> _Aim of the task_
Print the passage of the DLR Control VM troubleshooting text below from "Symptoms: In an" up to and including "more dynamic routes on the ESXi hosts.", copying it character for character.

> _Given text_
--------

Symptoms: In an environment where the DLR Control VM is deployed either in HA mode or standalone with dynamic routing is configured, you see these symptoms:
Data plane experiences outage, no more dynamic routes on the ESXi hosts.
DLR Control VM sending explicit ‘leave’ message to the Controller will remove dynamic routes on the ESXi hosts. No route situation on the hosts will cause data plane outage in the North-South direction.
In the NSX Controller logs, you see entries similar to:
2018-05-10 03:52:37,947 43058651830 [vdr worker 3] INFO com.vmware.controller.apps.vdr.config.RouteConfig - vdrId <vdr_id> is in softflush state and EOM is received
2018-01-19T20:45:39.950105+00:00 2018-05-10 03: 52:39,949 43058653832 [vdr worker 3] INFO com.vmware.controller.apps.vdr.VdrService - Closing vdr <vdr_id> for connection Connection [ip=10.254.33.24:40435, cnnId=1790]
Note: The preceding log excerpts are only examples. Date, time, and environmental variables may vary depending on your environment.
Environment
VMware NSX for vSphere 6.3.x VMware NSX for vSphere 6.2.x
Cause
This issue occurs if the DLR Control VM is disconnected (For example: Shutdown, switchover, etc.) from the NSX Controller Cluster, the NSX Controllers cluster will initiate a flush of the dynamic routes on all the ESXI hosts (related to that DLR Control VM).

--------

> _Dataset content_
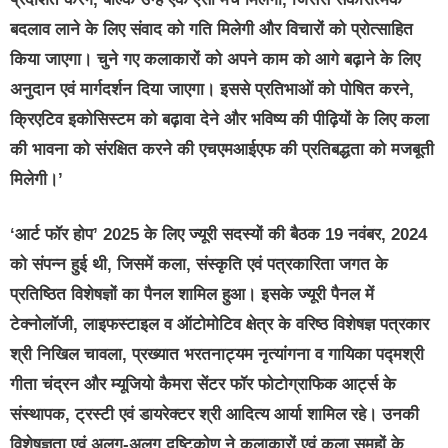
बदलाव लाने के लिए संवाद को गति मिलेगी और विचारों को प्रोत्साहित
किया जाएगा। चुने गए कलाकारों को अपने काम को आगे बढ़ाने के लिए
अनुदान एवं मार्गदर्शन दिया जाएगा। इससे प्रतिभाओं को पोषित करने,
क्रिएटिव इकोसिस्टम को बढ़ावा देने और भविष्य की पीढ़ियों के लिए कला
की भावना को संरक्षित करने की एचएमआईएफ की प्रतिबद्धता को मजबूती
मिलेगी।’
‘आर्ट फॉर होप’ 2025 के लिए ज्यूरी सदस्यों की बैठक 19 नवंबर, 2024
को संपन्न हुई थी, जिसमें कला, संस्कृति एवं पत्रकारिता जगत के
प्रतिष्ठित विशेषज्ञों का पैनल शामिल हुआ। इसके ज्यूरी पैनल में
टेक्नोलॉजी, लाइफस्टाइल व ऑटोमोटिव क्षेत्र के वरिष्ठ विशेषज्ञ पत्रकार
श्री निखिल चावला, प्रख्यात भरतनाट्यम नृत्यांगना व गायिका पद्मश्री
गीता चंद्रन और म्यूजियो कैमरा सेंटर फॉर फोटोग्राफिक आर्ट्स के
संस्थापक, ट्रस्टी एवं डायरेक्टर श्री आदित्य आर्या शामिल रहे। उनकी
विशेषज्ञता एवं अलग-अलग दृष्टिकोण ने कलाकारों एवं कला समूहों के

--------

> _Exercise response_
Symptoms: In an environment where the DLR Control VM is deployed either in HA mode or standalone with dynamic routing is configured, you see these symptoms:
Data plane experiences outage, no more dynamic routes on the ESXi hosts.